Data items:

◆ ◆ ◆ ◆ ◆ ◆ ◆

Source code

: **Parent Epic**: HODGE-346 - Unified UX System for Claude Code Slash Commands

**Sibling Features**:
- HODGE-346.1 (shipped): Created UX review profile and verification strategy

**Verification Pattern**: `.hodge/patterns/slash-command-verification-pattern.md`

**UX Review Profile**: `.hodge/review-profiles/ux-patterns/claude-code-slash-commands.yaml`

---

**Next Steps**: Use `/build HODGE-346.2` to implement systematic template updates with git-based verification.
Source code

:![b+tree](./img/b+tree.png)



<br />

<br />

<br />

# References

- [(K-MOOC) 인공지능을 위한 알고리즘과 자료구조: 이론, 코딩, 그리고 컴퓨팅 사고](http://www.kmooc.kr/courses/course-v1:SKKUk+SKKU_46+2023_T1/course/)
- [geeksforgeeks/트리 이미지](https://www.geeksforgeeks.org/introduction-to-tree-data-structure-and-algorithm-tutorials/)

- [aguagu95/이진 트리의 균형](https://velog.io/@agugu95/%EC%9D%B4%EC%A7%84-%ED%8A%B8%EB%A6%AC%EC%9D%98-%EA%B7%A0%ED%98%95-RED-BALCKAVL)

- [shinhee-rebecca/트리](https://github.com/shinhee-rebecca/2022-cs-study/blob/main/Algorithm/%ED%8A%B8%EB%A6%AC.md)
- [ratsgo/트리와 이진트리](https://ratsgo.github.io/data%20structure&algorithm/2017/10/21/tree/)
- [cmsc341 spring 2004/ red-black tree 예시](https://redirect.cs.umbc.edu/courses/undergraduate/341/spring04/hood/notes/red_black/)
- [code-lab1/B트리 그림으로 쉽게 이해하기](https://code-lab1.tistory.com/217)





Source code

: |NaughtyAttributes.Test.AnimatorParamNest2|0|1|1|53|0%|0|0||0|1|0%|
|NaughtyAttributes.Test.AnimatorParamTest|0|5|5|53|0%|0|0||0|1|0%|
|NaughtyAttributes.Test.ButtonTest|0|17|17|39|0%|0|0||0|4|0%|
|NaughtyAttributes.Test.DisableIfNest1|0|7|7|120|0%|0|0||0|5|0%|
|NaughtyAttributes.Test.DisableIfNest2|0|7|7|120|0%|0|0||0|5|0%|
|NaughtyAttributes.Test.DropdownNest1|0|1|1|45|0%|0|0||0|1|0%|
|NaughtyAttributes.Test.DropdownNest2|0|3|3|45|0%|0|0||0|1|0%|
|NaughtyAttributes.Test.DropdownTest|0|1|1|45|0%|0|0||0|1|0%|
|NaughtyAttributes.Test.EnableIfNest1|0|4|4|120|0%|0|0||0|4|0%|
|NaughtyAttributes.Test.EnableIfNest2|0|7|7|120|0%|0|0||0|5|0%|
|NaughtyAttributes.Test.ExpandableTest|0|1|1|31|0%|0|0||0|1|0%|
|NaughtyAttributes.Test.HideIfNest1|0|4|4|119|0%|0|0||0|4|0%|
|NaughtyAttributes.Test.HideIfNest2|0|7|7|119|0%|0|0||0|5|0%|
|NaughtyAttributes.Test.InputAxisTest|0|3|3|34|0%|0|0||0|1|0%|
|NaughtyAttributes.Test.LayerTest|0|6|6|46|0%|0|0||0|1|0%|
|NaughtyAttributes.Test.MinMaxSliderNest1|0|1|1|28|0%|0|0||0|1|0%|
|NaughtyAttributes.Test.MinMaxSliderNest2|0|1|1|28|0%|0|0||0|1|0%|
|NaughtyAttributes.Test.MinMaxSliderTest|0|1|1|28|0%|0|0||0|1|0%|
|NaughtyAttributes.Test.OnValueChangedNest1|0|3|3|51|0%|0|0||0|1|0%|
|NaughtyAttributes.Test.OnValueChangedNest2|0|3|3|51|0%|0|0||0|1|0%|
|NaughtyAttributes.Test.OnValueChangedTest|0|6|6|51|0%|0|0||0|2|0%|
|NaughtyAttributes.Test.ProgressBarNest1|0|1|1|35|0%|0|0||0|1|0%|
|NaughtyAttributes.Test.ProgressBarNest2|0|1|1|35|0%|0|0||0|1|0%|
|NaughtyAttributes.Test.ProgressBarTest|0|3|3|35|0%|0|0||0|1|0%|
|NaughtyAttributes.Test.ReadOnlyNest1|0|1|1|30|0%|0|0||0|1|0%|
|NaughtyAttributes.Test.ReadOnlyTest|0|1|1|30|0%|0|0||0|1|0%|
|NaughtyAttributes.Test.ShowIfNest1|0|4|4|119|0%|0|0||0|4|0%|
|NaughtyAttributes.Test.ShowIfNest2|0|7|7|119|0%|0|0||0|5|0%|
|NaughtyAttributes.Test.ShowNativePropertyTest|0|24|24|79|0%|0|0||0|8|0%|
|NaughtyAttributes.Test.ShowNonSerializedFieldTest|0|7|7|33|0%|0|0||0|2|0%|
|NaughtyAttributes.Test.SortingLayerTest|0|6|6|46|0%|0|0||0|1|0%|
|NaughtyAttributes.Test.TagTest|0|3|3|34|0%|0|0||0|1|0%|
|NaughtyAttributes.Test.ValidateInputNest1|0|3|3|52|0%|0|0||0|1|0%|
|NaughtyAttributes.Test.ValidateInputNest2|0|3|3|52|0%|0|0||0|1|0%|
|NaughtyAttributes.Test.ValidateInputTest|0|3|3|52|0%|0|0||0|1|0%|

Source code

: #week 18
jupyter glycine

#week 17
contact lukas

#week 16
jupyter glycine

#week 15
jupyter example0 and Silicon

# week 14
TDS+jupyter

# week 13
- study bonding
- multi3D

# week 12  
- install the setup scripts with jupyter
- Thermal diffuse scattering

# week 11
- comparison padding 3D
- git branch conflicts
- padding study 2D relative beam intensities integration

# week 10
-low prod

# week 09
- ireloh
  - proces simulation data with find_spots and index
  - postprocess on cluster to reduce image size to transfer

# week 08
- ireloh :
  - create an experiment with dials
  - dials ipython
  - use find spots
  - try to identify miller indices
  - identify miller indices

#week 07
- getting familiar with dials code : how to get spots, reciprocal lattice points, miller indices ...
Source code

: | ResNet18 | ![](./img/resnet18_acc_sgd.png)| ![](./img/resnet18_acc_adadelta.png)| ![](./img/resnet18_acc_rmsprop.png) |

◆ ◆ ◆ ◆ ◆ ◆ ◆

» **Problem requirements**
Within the lines above, find those holding the word "miller" and copy them.

» **Output for this task**
  - try to identify miller indices
  - identify miller indices
- getting familiar with dials code : how to get spots, reciprocal lattice points, miller indices ...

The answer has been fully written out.